Design files in plain text:
◆ ◆ ◆ ◆ ◆

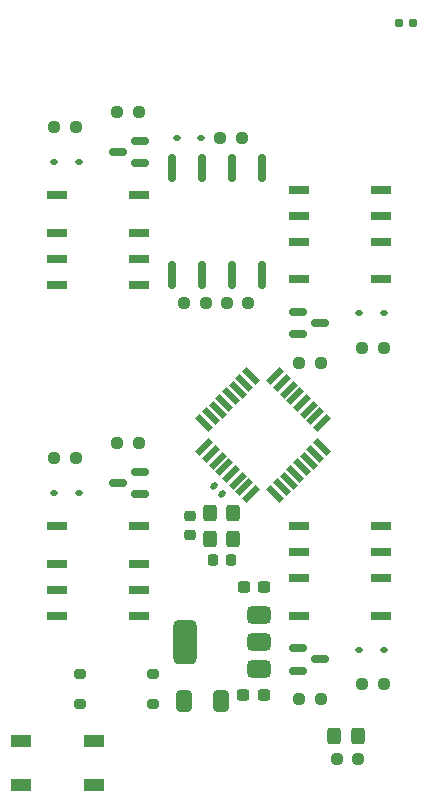
<source format=gbr>
%TF.GenerationSoftware,KiCad,Pcbnew,8.0.2*%
%TF.CreationDate,2024-10-12T15:49:16+02:00*%
%TF.ProjectId,OS-RelayDecoder-4,4f532d52-656c-4617-9944-65636f646572,rev?*%
%TF.SameCoordinates,Original*%
%TF.FileFunction,Paste,Top*%
%TF.FilePolarity,Positive*%
%FSLAX46Y46*%
G04 Gerber Fmt 4.6, Leading zero omitted, Abs format (unit mm)*
G04 Created by KiCad (PCBNEW 8.0.2) date 2024-10-12 15:49:16*
%MOMM*%
%LPD*%
G01*
G04 APERTURE LIST*
G04 Aperture macros list*
%AMRoundRect*
0 Rectangle with rounded corners*
0 $1 Rounding radius*
0 $2 $3 $4 $5 $6 $7 $8 $9 X,Y pos of 4 corners*
0 Add a 4 corners polygon primitive as box body*
4,1,4,$2,$3,$4,$5,$6,$7,$8,$9,$2,$3,0*
0 Add four circle primitives for the rounded corners*
1,1,$1+$1,$2,$3*
1,1,$1+$1,$4,$5*
1,1,$1+$1,$6,$7*
1,1,$1+$1,$8,$9*
0 Add four rect primitives between the rounded corners*
20,1,$1+$1,$2,$3,$4,$5,0*
20,1,$1+$1,$4,$5,$6,$7,0*
20,1,$1+$1,$6,$7,$8,$9,0*
20,1,$1+$1,$8,$9,$2,$3,0*%
%AMRotRect*
0 Rectangle, with rotation*
0 The origin of the aperture is its center*
0 $1 length*
0 $2 width*
0 $3 Rotation angle, in degrees counterclockwise*
0 Add horizontal line*
21,1,$1,$2,0,0,$3*%
G04 Aperture macros list end*
%ADD10RoundRect,0.237500X0.250000X0.237500X-0.250000X0.237500X-0.250000X-0.237500X0.250000X-0.237500X0*%
%ADD11RoundRect,0.150000X0.587500X0.150000X-0.587500X0.150000X-0.587500X-0.150000X0.587500X-0.150000X0*%
%ADD12RoundRect,0.300000X-0.300000X0.400000X-0.300000X-0.400000X0.300000X-0.400000X0.300000X0.400000X0*%
%ADD13RoundRect,0.150000X-0.587500X-0.150000X0.587500X-0.150000X0.587500X0.150000X-0.587500X0.150000X0*%
%ADD14RoundRect,0.160000X-0.197500X-0.160000X0.197500X-0.160000X0.197500X0.160000X-0.197500X0.160000X0*%
%ADD15RoundRect,0.250000X-0.412500X-0.650000X0.412500X-0.650000X0.412500X0.650000X-0.412500X0.650000X0*%
%ADD16R,1.800000X1.100000*%
%ADD17RoundRect,0.237500X-0.250000X-0.237500X0.250000X-0.237500X0.250000X0.237500X-0.250000X0.237500X0*%
%ADD18RoundRect,0.112500X-0.187500X-0.112500X0.187500X-0.112500X0.187500X0.112500X-0.187500X0.112500X0*%
%ADD19RoundRect,0.200000X0.300000X0.200000X-0.300000X0.200000X-0.300000X-0.200000X0.300000X-0.200000X0*%
%ADD20R,1.800000X0.800000*%
%ADD21RoundRect,0.112500X0.187500X0.112500X-0.187500X0.112500X-0.187500X-0.112500X0.187500X-0.112500X0*%
%ADD22RoundRect,0.225000X0.250000X-0.225000X0.250000X0.225000X-0.250000X0.225000X-0.250000X-0.225000X0*%
%ADD23RotRect,1.600000X0.550000X45.000000*%
%ADD24RotRect,1.600000X0.550000X135.000000*%
%ADD25RoundRect,0.225000X-0.225000X-0.250000X0.225000X-0.250000X0.225000X0.250000X-0.225000X0.250000X0*%
%ADD26RoundRect,0.237500X0.300000X0.237500X-0.300000X0.237500X-0.300000X-0.237500X0.300000X-0.237500X0*%
%ADD27RoundRect,0.375000X0.625000X0.375000X-0.625000X0.375000X-0.625000X-0.375000X0.625000X-0.375000X0*%
%ADD28RoundRect,0.500000X0.500000X1.400000X-0.500000X1.400000X-0.500000X-1.400000X0.500000X-1.400000X0*%
%ADD29RoundRect,0.140000X0.219203X0.021213X0.021213X0.219203X-0.219203X-0.021213X-0.021213X-0.219203X0*%
%ADD30RoundRect,0.250000X-0.325000X-0.450000X0.325000X-0.450000X0.325000X0.450000X-0.325000X0.450000X0*%
%ADD31RoundRect,0.162500X-0.162500X1.012500X-0.162500X-1.012500X0.162500X-1.012500X0.162500X1.012500X0*%
G04 APERTURE END LIST*
D10*
%TO.C,R3*%
X57216000Y-94301000D03*
X55391000Y-94301000D03*
%TD*%
D11*
%TO.C,Q201*%
X48069000Y-82477000D03*
X48069000Y-80577000D03*
X46194000Y-81527000D03*
%TD*%
D10*
%TO.C,R301*%
X68693500Y-126571000D03*
X66868500Y-126571000D03*
%TD*%
D12*
%TO.C,Y201*%
X54019000Y-112073000D03*
X54019000Y-114273000D03*
X55919000Y-114273000D03*
X55919000Y-112073000D03*
%TD*%
D13*
%TO.C,Q301*%
X61431000Y-123523000D03*
X61431000Y-125423000D03*
X63306000Y-124473000D03*
%TD*%
D14*
%TO.C,R202*%
X70014500Y-70612000D03*
X71209500Y-70612000D03*
%TD*%
D10*
%TO.C,R302*%
X63359500Y-127841000D03*
X61534500Y-127841000D03*
%TD*%
%TO.C,R5*%
X56684500Y-80331000D03*
X54859500Y-80331000D03*
%TD*%
%TO.C,R401*%
X68693500Y-98071000D03*
X66868500Y-98071000D03*
%TD*%
D15*
%TO.C,C303*%
X51777500Y-128016000D03*
X54902500Y-128016000D03*
%TD*%
D16*
%TO.C,SW601*%
X44173000Y-135128000D03*
X37973000Y-135128000D03*
X44173000Y-131428000D03*
X37973000Y-131428000D03*
%TD*%
D17*
%TO.C,R203*%
X40806500Y-79429000D03*
X42631500Y-79429000D03*
%TD*%
%TO.C,R501*%
X40806500Y-107429000D03*
X42631500Y-107429000D03*
%TD*%
D18*
%TO.C,D202*%
X40796000Y-82350000D03*
X42896000Y-82350000D03*
%TD*%
D13*
%TO.C,Q401*%
X61431000Y-95023000D03*
X61431000Y-96923000D03*
X63306000Y-95973000D03*
%TD*%
D19*
%TO.C,D301*%
X49150000Y-128270000D03*
X49150000Y-125730000D03*
X43000000Y-125730000D03*
X43000000Y-128270000D03*
%TD*%
D20*
%TO.C,K201*%
X41000000Y-85200000D03*
X41000000Y-88400000D03*
X41000000Y-90600000D03*
X41000000Y-92800000D03*
X48000000Y-92800000D03*
X48000000Y-90600000D03*
X48000000Y-88400000D03*
X48000000Y-85200000D03*
%TD*%
D21*
%TO.C,D401*%
X68704000Y-95150000D03*
X66604000Y-95150000D03*
%TD*%
D22*
%TO.C,C201*%
X52268000Y-113905000D03*
X52268000Y-112355000D03*
%TD*%
D23*
%TO.C,U202*%
X53514897Y-106525305D03*
X54080583Y-107090990D03*
X54646268Y-107656676D03*
X55211953Y-108222361D03*
X55777639Y-108788047D03*
X56343324Y-109353732D03*
X56909010Y-109919417D03*
X57474695Y-110485103D03*
D24*
X59525305Y-110485103D03*
X60090990Y-109919417D03*
X60656676Y-109353732D03*
X61222361Y-108788047D03*
X61788047Y-108222361D03*
X62353732Y-107656676D03*
X62919417Y-107090990D03*
X63485103Y-106525305D03*
D23*
X63485103Y-104474695D03*
X62919417Y-103909010D03*
X62353732Y-103343324D03*
X61788047Y-102777639D03*
X61222361Y-102211953D03*
X60656676Y-101646268D03*
X60090990Y-101080583D03*
X59525305Y-100514897D03*
D24*
X57474695Y-100514897D03*
X56909010Y-101080583D03*
X56343324Y-101646268D03*
X55777639Y-102211953D03*
X55211953Y-102777639D03*
X54646268Y-103343324D03*
X54080583Y-103909010D03*
X53514897Y-104474695D03*
%TD*%
D25*
%TO.C,C203*%
X54255000Y-116051000D03*
X55805000Y-116051000D03*
%TD*%
D17*
%TO.C,R201*%
X64730000Y-132928000D03*
X66555000Y-132928000D03*
%TD*%
D20*
%TO.C,K501*%
X41000000Y-113200000D03*
X41000000Y-116400000D03*
X41000000Y-118600000D03*
X41000000Y-120800000D03*
X48000000Y-120800000D03*
X48000000Y-118600000D03*
X48000000Y-116400000D03*
X48000000Y-113200000D03*
%TD*%
D26*
%TO.C,C301*%
X58557500Y-118351000D03*
X56832500Y-118351000D03*
%TD*%
D27*
%TO.C,U301*%
X58150000Y-125300000D03*
X58150000Y-123000000D03*
D28*
X51850000Y-123000000D03*
D27*
X58150000Y-120700000D03*
%TD*%
D20*
%TO.C,K401*%
X68500000Y-92300000D03*
X68500000Y-89100000D03*
X68500000Y-86900000D03*
X68500000Y-84700000D03*
X61500000Y-84700000D03*
X61500000Y-86900000D03*
X61500000Y-89100000D03*
X61500000Y-92300000D03*
%TD*%
D10*
%TO.C,R4*%
X53636500Y-94301000D03*
X51811500Y-94301000D03*
%TD*%
D21*
%TO.C,D302*%
X68704000Y-123650000D03*
X66604000Y-123650000D03*
%TD*%
D29*
%TO.C,C202*%
X55030000Y-110463000D03*
X54351178Y-109784178D03*
%TD*%
D30*
%TO.C,D201*%
X64507000Y-130937000D03*
X66557000Y-130937000D03*
%TD*%
D26*
%TO.C,C302*%
X58531000Y-127495000D03*
X56806000Y-127495000D03*
%TD*%
D21*
%TO.C,D1*%
X53266000Y-80331000D03*
X51166000Y-80331000D03*
%TD*%
D10*
%TO.C,R402*%
X63359500Y-99341000D03*
X61534500Y-99341000D03*
%TD*%
D20*
%TO.C,K301*%
X68500000Y-120800000D03*
X68500000Y-117600000D03*
X68500000Y-115400000D03*
X68500000Y-113200000D03*
X61500000Y-113200000D03*
X61500000Y-115400000D03*
X61500000Y-117600000D03*
X61500000Y-120800000D03*
%TD*%
D17*
%TO.C,R204*%
X46140500Y-78159000D03*
X47965500Y-78159000D03*
%TD*%
D11*
%TO.C,Q501*%
X48069000Y-110477000D03*
X48069000Y-108577000D03*
X46194000Y-109527000D03*
%TD*%
D17*
%TO.C,R502*%
X46140500Y-106159000D03*
X47965500Y-106159000D03*
%TD*%
D18*
%TO.C,D501*%
X40796000Y-110350000D03*
X42896000Y-110350000D03*
%TD*%
D31*
%TO.C,U3*%
X58420000Y-82851000D03*
X55880000Y-82851000D03*
X53340000Y-82851000D03*
X50800000Y-82851000D03*
X50800000Y-91901000D03*
X53340000Y-91901000D03*
X55880000Y-91901000D03*
X58420000Y-91901000D03*
%TD*%
M02*

</source>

◆ ◆ ◆ ◆ ◆

WORK INSTRUCTIONS —
Go through the entries above and copy out every line that includes the word "four".

OUTPUT —
0 Add four circle primitives for the rounded corners*
0 Add four rect primitives between the rounded corners*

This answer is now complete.